Clusters of gene expression across the different stages of early erythriod differentiation. Differentially expressed genes between adjacent stages with log fold >2 and fpkm >10 were clustered into 16 groups by the process of self-organized maps. The 4 major groups are illustrated with heat maps of the gene members of the cluster (left) and the expression profile is shown graphically (middle). GO analysis of the genes within the cluster identified the top 5 GO terms and their corresponding P-values (right).

Figure 6

Pairwise comparison of transcription factor genes in human early stage erythroid progenitors. Transcription factor genes with log twofold >1 and fpkm >10 in at least 1 stage for CD34 to BFU-E (A), BFU-E to CFU-E (B), and the CFU-E to Pro (C) transitions are shown.

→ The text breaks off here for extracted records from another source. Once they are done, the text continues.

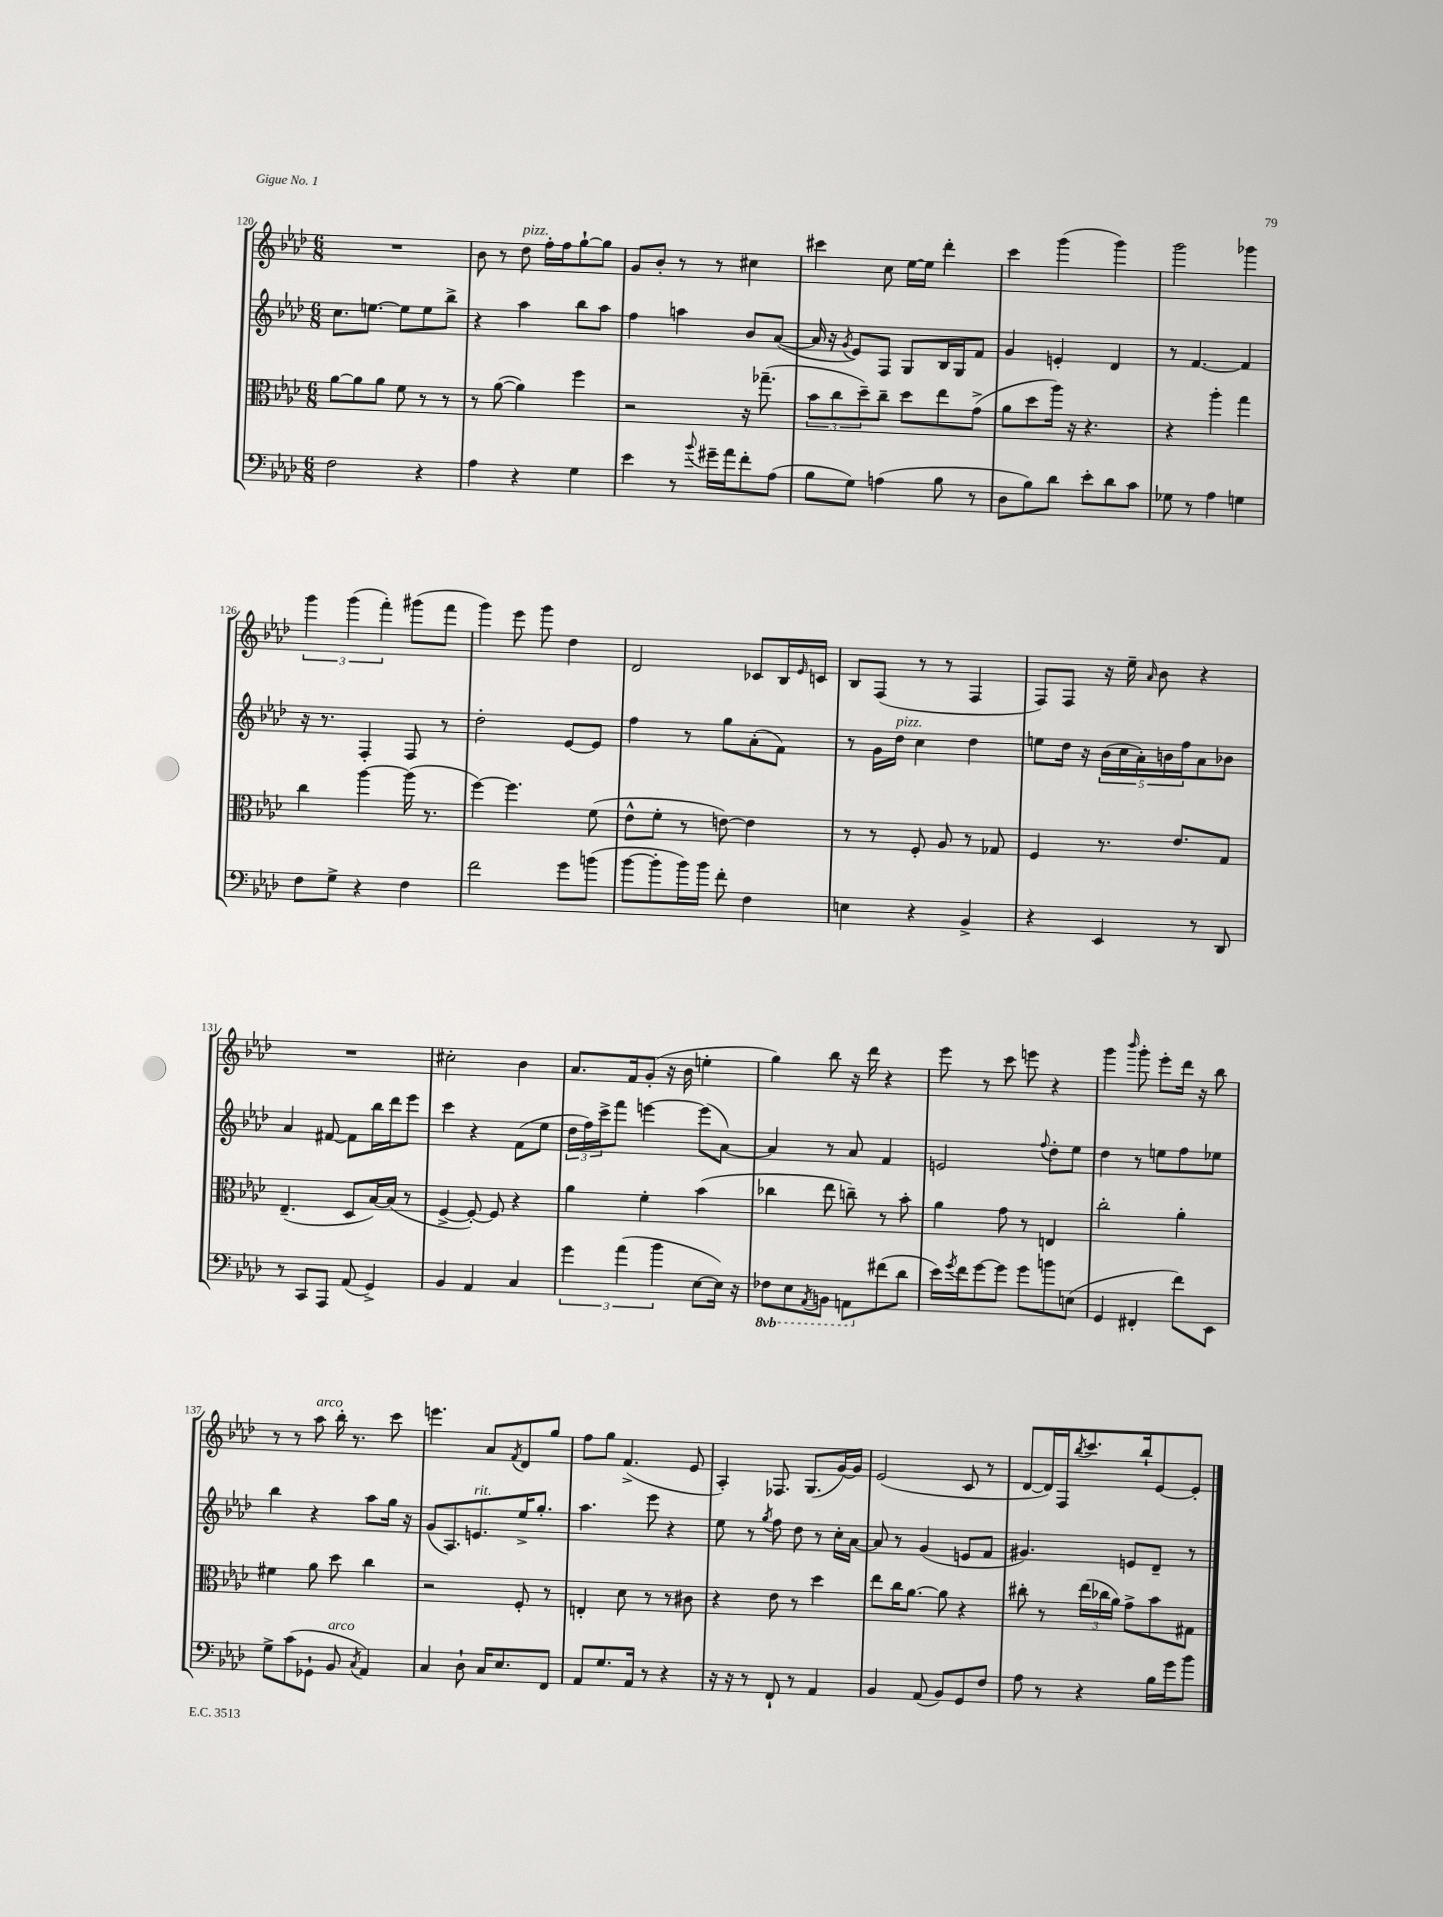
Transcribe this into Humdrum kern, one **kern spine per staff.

**kern	**kern	**kern	**kern
*staff4	*staff3	*staff2	*staff1
*clefF4	*clefC3	*clefG2	*clefG2
*k[b-e-a-d-]	*k[b-e-a-d-]	*k[b-e-a-d-]	*k[b-e-a-d-]
*M6/8	*M6/8	*M6/8	*M6/8
2F\	[8a-\L	8.cc\L	2.r
.	8a-\]	.	.
.	.	[8.ee\J	.
.	8a-\J	.	.
.	8f\	8ee\]L	.
4r	8r	8ee\	.
.	8r	8bb-^\J	.
=	=	=	=
4A-\	8r	4r	8b-\
.	([8a-\	.	8r
4r	4a-\])	4aa-\	8dd-\
.	.	.	16ff'\LL
.	.	.	16ff\J
4G\	4ff\	8bb-\L	[8gg`\
.	.	8aa-\J	8gg\]J
=	=	=	=
4e-\	2r	4ff\	8g/L
.	.	.	8b-'/J
8r	.	4aa\	8r
8qqb-/	.	.	.
16g#~\LL	.	.	8r
16a-\J	.	.	.
8f'\	16r	8b-/L	4cc#\
.	(8.gg-~\	.	.
(8A-\J	.	([8a-/J	.
=	=	=	=
8B-\L	12b-\L	16a-/]	4ccc#\
.	.	16r	.
.	12cc\	.	.
.	.	8qg/	.
8G\J)	.	8e-/L)	.
.	12dd-~\)	.	.
(4A\	8cc~\J	8F/J	8cc\
.	8dd-\L	8G/L	[16ee-\LL
.	.	.	16ee-\]JJ
8B-\	8ee-\	16B-/L	4ddd-'\
.	.	16G/J	.
8r	(8g^\J	8f/J	.
=	=	=	=
8D-\L	8a-\L	4g/	4ccc\
8B-\)	8dd-\	.	.
8d-\J	16aa-\Jk)	4e'/	(4ggg\
.	16r	.	.
8e-'\L	4.r	.	.
8d-\	.	4d-/	4ggg\)
8c\J	.	.	.
=	=	=	=
8G-\	4r	8r	2ggg\
8r	.	[4.f/	.
4A-\	4aa-'\	.	.
4G\	4gg\	4f/]	4ggg-\
=	=	=	=
8F\L	4cc\	16r	6ggg\
.	.	8.r	.
8G^\J	.	.	.
.	.	.	(6ggg\
4r	[4aa-\	4F'/	.
.	.	.	6fff'\)
4F\	(16aa-\]	8F/	(8ggg#\L
.	8.r	.	.
.	.	8r	8fff\J
=	=	=	=
2f\	[4ff\)	2dd-'\	4ggg\)
.	4.ff\]	.	8eee-\
.	.	.	8ggg\
8g\L	.	[8e-/L	4dd-\
(8b\J	(8f\	8e-/]J	.
=	=	=	=
[8b-\L	8e-^^\L	4ff\	2d-/
8b-'\]	8f'\J	.	.
16b-\L)	8r	8r	.
16b-\JJ	.	.	.
8f'\	[8e\)	8gg\L	.
4F\	4e\]	(8a-'\	8c-/L
.	.	8f\J)	16B-/L
.	.	.	16qqe-/
.	.	.	16c/JJ
=	=	=	=
4E\	8r	8r	8B-/L
.	8r	16g\LL	(8F/J
.	.	16dd-\JJ	.
4r	8F'/	4cc\	8r
.	8A-/	.	8r
4BB-^/	8r	4dd-\	4F/
.	8G-/	.	.
=	=	=	=
4r	4F/	8ee\L	8F/L)
.	.	16dd-\Jk	8F/J
.	.	16r	.
4EE-/	8.r	(20b-\LL	16r
.	.	20cc\	.
.	.	.	16ee-~\
.	.	20a-'\)	.
.	.	.	16qqa-/
.	.	.	8b-\
.	.	20b\	.
.	8.e-/L	.	.
.	.	20ff\J	.
8r	.	8a-\	4r
8DD-/	8G/J	8b-\J	.
=	=	=	=
8r	(4.E-~/	4a-/	2.r
8CC/L	.	.	.
8AAA-/J	.	[8f#/	.
(8AA-/	8D-/L	8f#\]L	.
4GG^/)	[16B-/L)	16bb-\L	.
.	(16B-/]JJ	16ddd-\J	.
.	8r	8eee-\J	.
=	=	=	=
4BB-/	[4F^/	4ccc\	2cc#'\
4AA-/	8F'/_)	4r	.
.	8F/]	.	.
4C/	4r	(8f\L	4b-\
.	.	8ee-\J	.
=	=	=	=
6g\	4a-\	24dd-\LL	8.a-/L
.	.	24ff\)	.
.	.	24ccc^\J	.
.	.	8fff\J	.
(6a-\	.	.	.
.	.	.	16f/k
.	4f'\	[4eee\	(8g'/J
6b-\	.	.	.
.	.	.	16r
.	.	.	16b-\
[8E-\L	(4b-\	(8eee\]L	4ee'\
16E-\]Jk)	.	[8a-\J)	.
16r	.	.	.
=	=	=	=
8FF-\L	4cc-\	4a-/]	4gg\)
8EE-\	.	.	.
8qAAA-/	.	.	.
8BBB\J	8ee-\	8r	8bb-\
8AAA\L	8cc~\)	8a-/	16r
.	.	.	16ddd-\
(8f#\	8r	4f/	4r
8d-\J	8b-'\	.	.
=	=	=	=
16e-\LL)	4a-\	2e/	8eee-\
8qg/	.	.	.
16f\J	.	.	.
[8g\	.	.	8r
8g\]J	8g\	.	8ccc\
8g\L	8r	.	8eee\
.	.	8qqff/	.
8b\	4E/	8dd-'\L	4r
(8E\J	.	8ee-\J	.
=	=	=	=
4GG/	2cc'\	4dd-\	4ggg\
.	.	.	16qqbbb-/
4FF#'/	.	8r	8ggg'\
.	.	8ee\L	8eee-'\L
8f\L)	4a-'\	8ff\	16ddd-\Jk
.	.	.	16r
8EE-\J	.	8ee-\J	8bb-\
=	=	=	=
8G^\L	4f#\	4bb-\	8r
(8c\	.	.	8r
8GG-`\J	8a-\	4r	8aa-\
8BB-/	8dd-\	.	16bb-'\
.	.	.	8.r
8qC/	.	.	.
4AA-/)	4cc\	8aa-\L	.
.	.	16gg\Jk	8ccc\
.	.	16r	.
=	=	=	=
4C/	2r	(8g/L	4.eee\
.	.	8.A-/)	.
8D-`\	.	.	.
.	.	8.e/	.
16C/LK	.	.	8a-/L
8.E-/	.	.	.
.	.	.	8qf/
.	8F'/	16ee-^/K	8d-/
.	.	8.gg'/J	.
8FF/J	8r	.	8gg/J
=	=	=	=
8AA-/L	4E'/	4.aa-\	8ff\L
8.G/	.	.	8gg\J
.	8d-\	.	(4.f^/
16AA-/Jk	.	.	.
8r	8r	8eee-\	.
4r	8r	4r	.
.	8c#\	.	8e-/
=	=	=	=
16r	4r	8ee-\	4A-'/)
16r	.	.	.
8r	.	8r	.
.	.	8qgg/	.
8FF`/	8e-\	8ff\	8.F-/
8r	8r	8dd-\	.
.	.	.	(8.G/L
4AA-/	4dd-\	8r	.
.	.	16cc'\LL	[16g/L)
.	.	[16a-\JJ	16g/]JJ
=	=	=	=
4BB-/	8ee-\L	8a-/]	(2e-/
.	16cc\K	8r	.
.	[8.a-\J	.	.
(8AA-/	.	(4g/	.
8BB-/L)	8a-\]	.	.
8GG/	4r	8e/L	8c/
8F/J	.	8f/J	8r
=	=	=	=
8A-\	8cc#'\	4.g#/)	[8d-/L
8r	8r	.	16d-/]L)
.	.	.	16F/J
.	.	.	8qbb-/
4r	(24ee-\LL	.	8.ccc/
.	24cc-\	.	.
.	24a-\JJ)	.	.
.	8g^\L	8e/L	.
.	.	.	16bb-`/k
16B-\LL	8b-\	8d-~/J	[8e-/
16g\J	.	.	.
8b-\J	8G#\J	8r	8e-'/]J
==	==	==	==
*-	*-	*-	*-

In each row, the red, white, and blue colors represent the expression level (from high to low) for each gene.

Figure 7

Isolation of and quantification of BFU-E and CFU-E cells from primary samples. (A) Representative plot of a combination of surface markers that isolates BFU-E and CFU-E populations from primary human BM samples. (i) Plot of SSC vs CD45 expression of all cells being analyzed; (ii) SSC vs CD3, CD4, CD14, CD19, and 7AAD of CD45+ population (P1), the resulting negative population designated as P2; (iii) SSC vs CD41 and GPA of the P2 population, namely P3; (iv) SSC vs IL3R expression of the P3 population; (v) SSC vs CD36 expression of IL3R⁻ population, resulting in CD36⁻ and CD36⁺ populations; (vi, top) CD34 vs SSC of the CD36⁻ population revealed CD34⁺, which gave rise to BFU-E colonies; (vi, bottom) CD34 vs CD71 of BFU-E population revealed that BFU-E cells were CD34+CD71low; (vii, top) CD71 vs SSC of the CD36⁺ cells revealed CD71⁺ population, which gave rise to CFU-E colonies; and (vii, bottom) CD34 vs CD71 of CFU-E population revealed that CFU-E cells are CD34⁻CD71^hi. (B) Colony forming ability of the sorted BFU-E and CFU-E cells from BM (i), cord blood (ii), and peripheral blood (iii). (C) Quantitative analysis of BFU-E and CFU-E populations in cord blood and peripheral blood.